Top of TEXT SHOWN

# Toaster Strudel, Ya?



## SifuPhil (Sep 2, 2013)

Once in a while a television commercial comes along that is so bizarre, so intentionally weird that you can't help but become hypnotized by it.

This has happened to me most recently with this toaster strudel ad - for whatever reason I find it hilarious and laugh like a little kid whenever it comes on. Just wanted to see if anyone else here has seen it and what they think of it ...


----------



## Diwundrin (Sep 2, 2013)

Yeah, works for me.  Now I'll worry all day why.


----------



## Jillaroo (Sep 2, 2013)

_Yeah me too, why am i laughing_


----------



## That Guy (Sep 2, 2013)

Just another lame-ass commercial, YA?


----------



## JustBonee (Sep 3, 2013)

SifuPhil said:


> Once in a while a television commercial comes along that is so bizarre, so intentionally weird that you can't help but become hypnotized by it.
> 
> This has happened to me most recently with this toaster strudel ad - for whatever reason I find it hilarious and laugh like a little kid whenever it comes on. Just wanted to see if anyone else here has seen it and what they think of it ...



Funny? ..no..  have never seen it .. never hope to...


----------



## Michael. (Sep 3, 2013)

I had never come across it.

I thought the clip was too short

It was all over in a flash... No time to laugh?


----------



## SifuPhil (Sep 3, 2013)

Michael. said:


> I had never come across it.
> 
> I thought the clip was too short
> 
> It was all over in a flash... No time to laugh?



It IS a very short commercial, which is rather unusual - I believe they usually run in 30-second segments at least. Just another thing to like about it, I suppose. 

The first time I saw it the commercial was over for nearly a minute before I started chuckling - it took that long for the absurdity of it to penetrate my skull.


----------

Bottom of TEXT SHOWN
Top of EXTRACTED MATERIAL

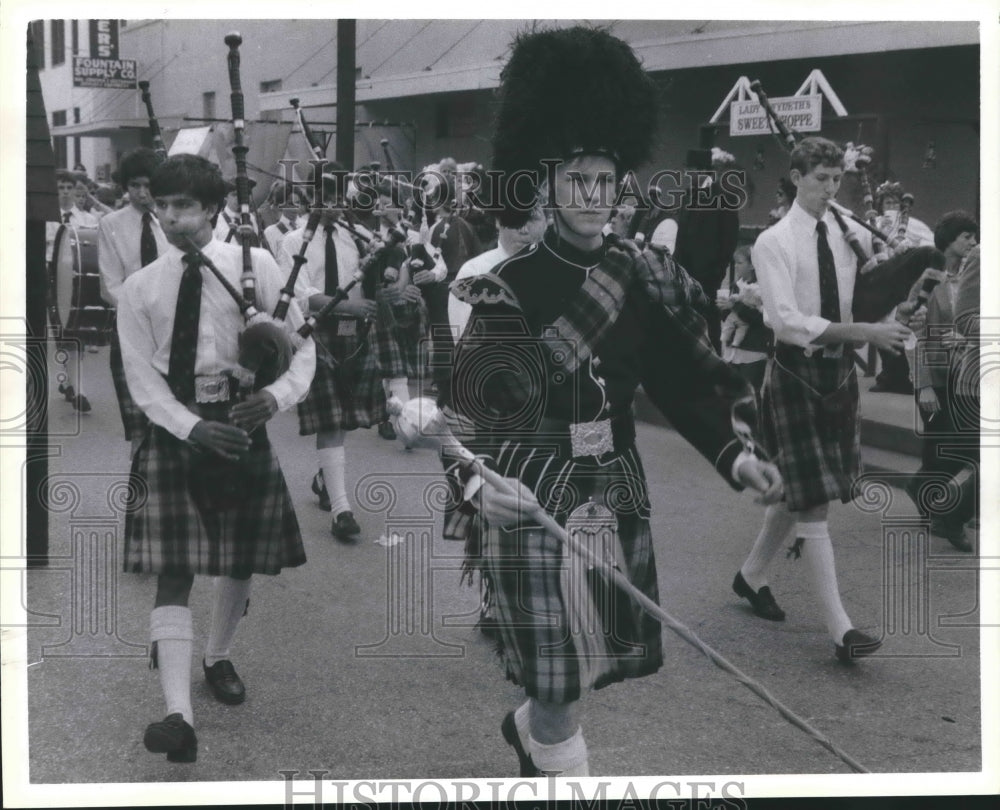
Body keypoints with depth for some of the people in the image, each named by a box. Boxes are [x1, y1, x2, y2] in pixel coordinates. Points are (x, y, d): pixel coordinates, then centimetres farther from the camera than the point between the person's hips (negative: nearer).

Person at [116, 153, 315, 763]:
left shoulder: (256, 267, -1)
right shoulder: (140, 288, 1)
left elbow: (303, 346, 0)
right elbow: (142, 379, -2)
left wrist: (276, 394, -19)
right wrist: (195, 428, -17)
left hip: (241, 424, 1)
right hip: (173, 431, -1)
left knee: (241, 559, 14)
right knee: (173, 572, -9)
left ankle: (219, 657, 41)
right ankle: (180, 715, -13)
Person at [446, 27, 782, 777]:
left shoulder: (638, 278, 3)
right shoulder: (505, 289, -12)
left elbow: (677, 382, 5)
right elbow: (472, 410, -19)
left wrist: (734, 455, -8)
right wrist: (478, 482, -37)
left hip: (617, 491, 6)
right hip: (534, 502, -5)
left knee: (598, 658, 17)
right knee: (559, 681, -4)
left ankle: (524, 728, 47)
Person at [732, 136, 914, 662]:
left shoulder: (850, 236, 6)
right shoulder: (774, 243, -10)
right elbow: (787, 321, -20)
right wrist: (864, 332, -27)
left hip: (839, 369, 6)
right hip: (796, 373, -6)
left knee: (799, 491, 17)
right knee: (812, 502, -6)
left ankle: (751, 575, 39)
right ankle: (839, 629, -5)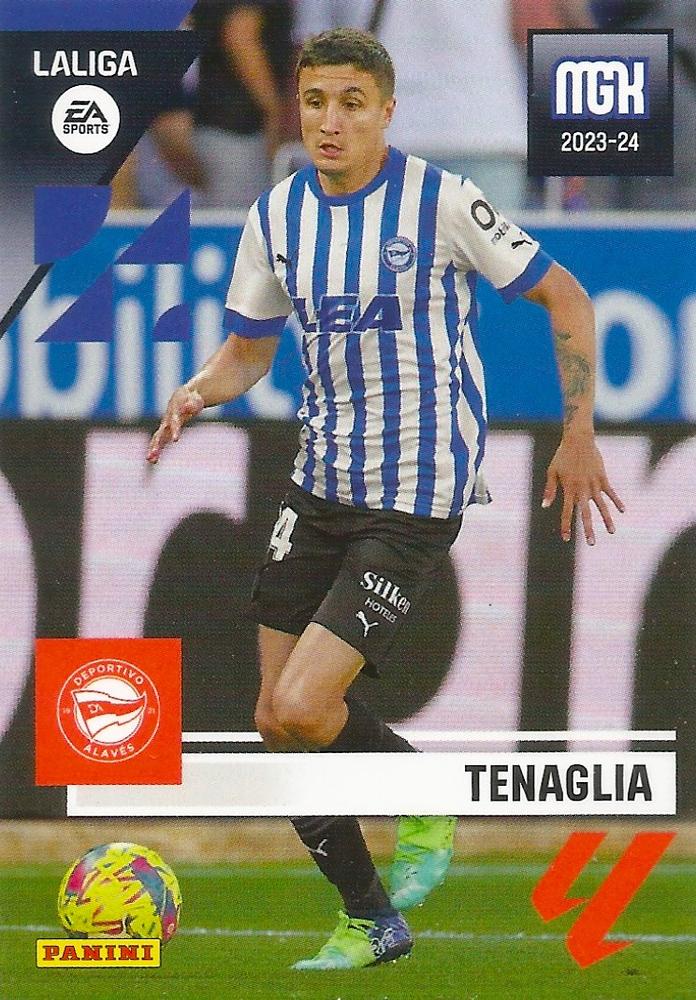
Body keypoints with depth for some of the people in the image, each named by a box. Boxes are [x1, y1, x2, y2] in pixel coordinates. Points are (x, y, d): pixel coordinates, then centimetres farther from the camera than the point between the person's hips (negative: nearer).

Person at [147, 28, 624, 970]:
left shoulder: (442, 201, -13)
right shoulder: (277, 215, 3)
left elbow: (566, 299, -3)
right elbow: (249, 347, 15)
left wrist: (579, 434, -5)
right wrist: (196, 394, -7)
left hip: (416, 500, -6)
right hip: (322, 485, 6)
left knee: (300, 708, -19)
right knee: (281, 720, 6)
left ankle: (424, 809, 11)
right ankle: (370, 922, 24)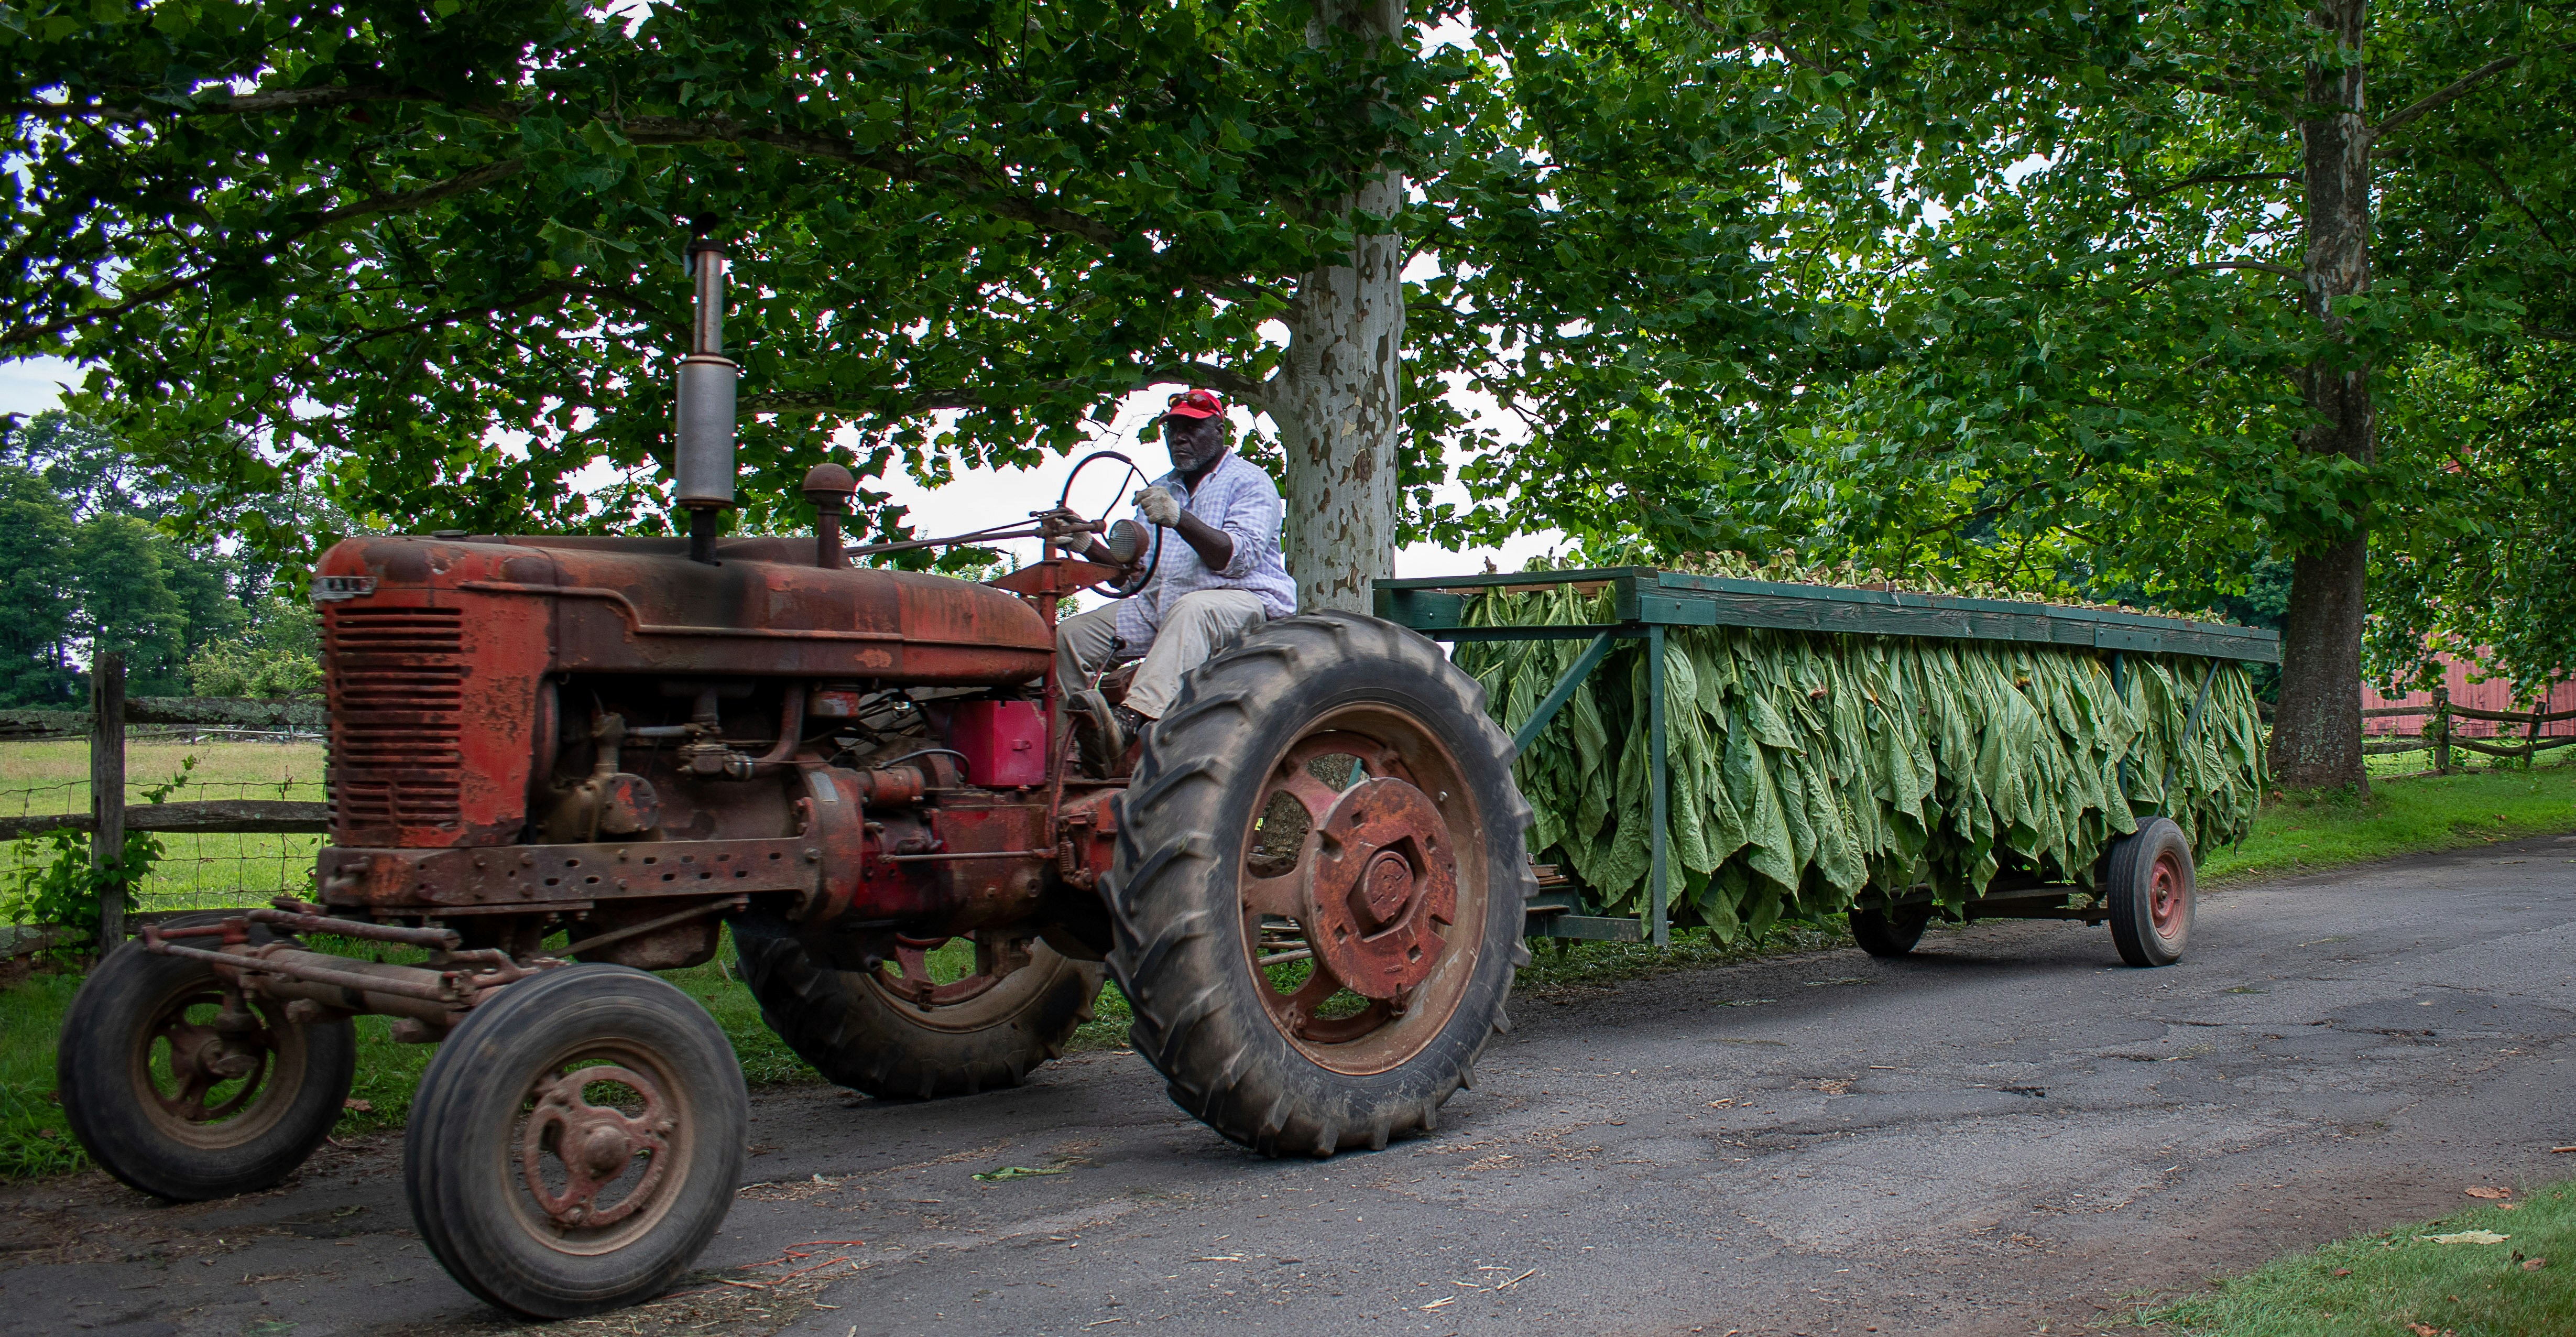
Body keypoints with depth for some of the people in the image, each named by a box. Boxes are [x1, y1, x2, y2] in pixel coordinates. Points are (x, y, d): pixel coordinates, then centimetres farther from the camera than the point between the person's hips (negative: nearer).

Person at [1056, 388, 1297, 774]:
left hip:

Bottom of EXTRACTED MATERIAL

■ **WHAT TO WORK ON**:
Return everything in the toaster strudel thread from "The first time" down to "penetrate my skull.", word for word.

■ **RESPONSE FOR THIS EXERCISE**:
The first time I saw it the commercial was over for nearly a minute before I started chuckling - it took that long for the absurdity of it to penetrate my skull.